The pattern started showing up everywhere.

Instagram DMs. “Hey, what should I use for acne?” WhatsApp threads with prescription photos. “Can you recommend products from this?” Social media comments. “I can’t afford a dermatologist, but Google gives me ten different answers and I don’t know which one to trust.”

This wasn’t just noise. This was a consistent signal from actual customers with real skin concerns, trying to get help in the most accessible way they knew how (sending a message to a brand they trusted).

The interesting thing about these messages wasn’t just that people were asking for recommendations. It was that they were asking with context. They had budgets (“I can only spend ₹500 total”). They had constraints (“I don’t want a 10-step routine”). They had specific situations (“I’m already using this prescription, what else do I need?”). They had anxiety about getting it wrong (“Will this react with what I’m using?”).

(This pattern recognition thing is important. I’m not just describing customer messages. I’m showing you that these weren’t random support tickets. They were structured requests with constraints. That’s a product signal, not a support problem.)

And here’s what clicked for me: everyone’s skin is genuinely unique. Not in a marketing-fluff way, but in a real product-requirement way. Your skin type, your concerns, your budget, your willingness to follow a routine, your personal goals (clear skin fast vs gradual improvement vs maintenance), the products you’re already using, the medications you’re on. These aren’t just personalization variables to optimize conversion. These are actual constraints that determine whether a recommendation will work or fail for someone.

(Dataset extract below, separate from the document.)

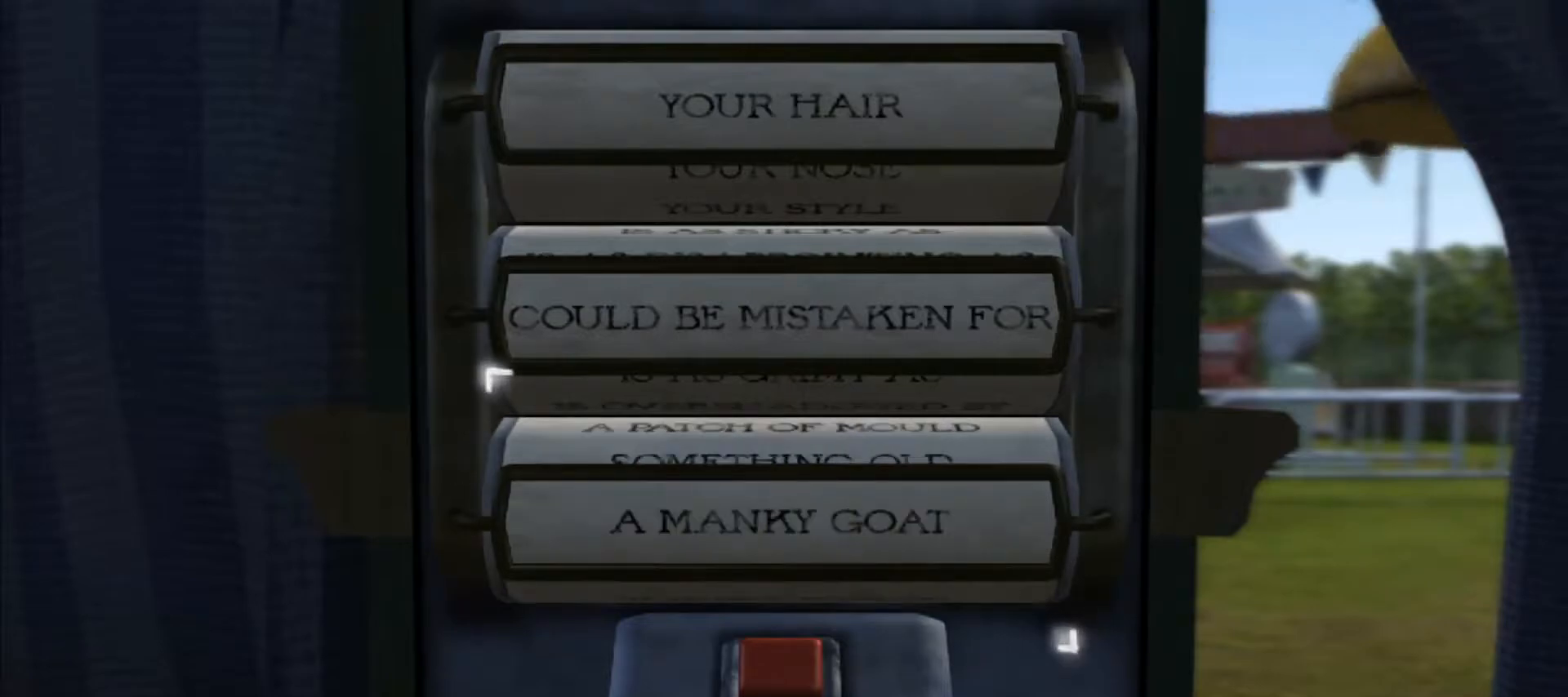
{"keys": [], "mouse": [], "events": [[283, "mouse_left", "down"], [317, "mouse_left", "up"]]}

We already had Limechat (a basic GPT-powered WhatsApp bot) running customer support, and it was generating significant product sales despite being, well, pretty limited. It couldn’t process images. It gave generic recommendations. It had no medical routing. It didn’t understand dermatology beyond what GPT-4 knows generally.

But it was working. Which meant the demand existed. The question wasn’t “do users want AI skincare recommendations?” (We already knew the answer.) The question was “what would a properly sophisticated system look like?”

So we started building.

The Core Belief

Before I get into the paradoxes (which are the interesting part), here’s the hypothesis we were operating from:

What if we could build something that understood all these dimensions? Not just “here’s a product for acne” but “here’s a product for acne that fits your ₹500 budget, works with your sensitive skin, fits into a 3-step routine, and doesn’t conflict with the prescription you just showed me.”

This sounds straightforward until you actually try to build it. Then you realize you’re not building a recommendation engine. You’re building something that has to navigate medical safety boundaries, respect budget constraints, educate users without overwhelming them, and know when to hand off to an actual doctor.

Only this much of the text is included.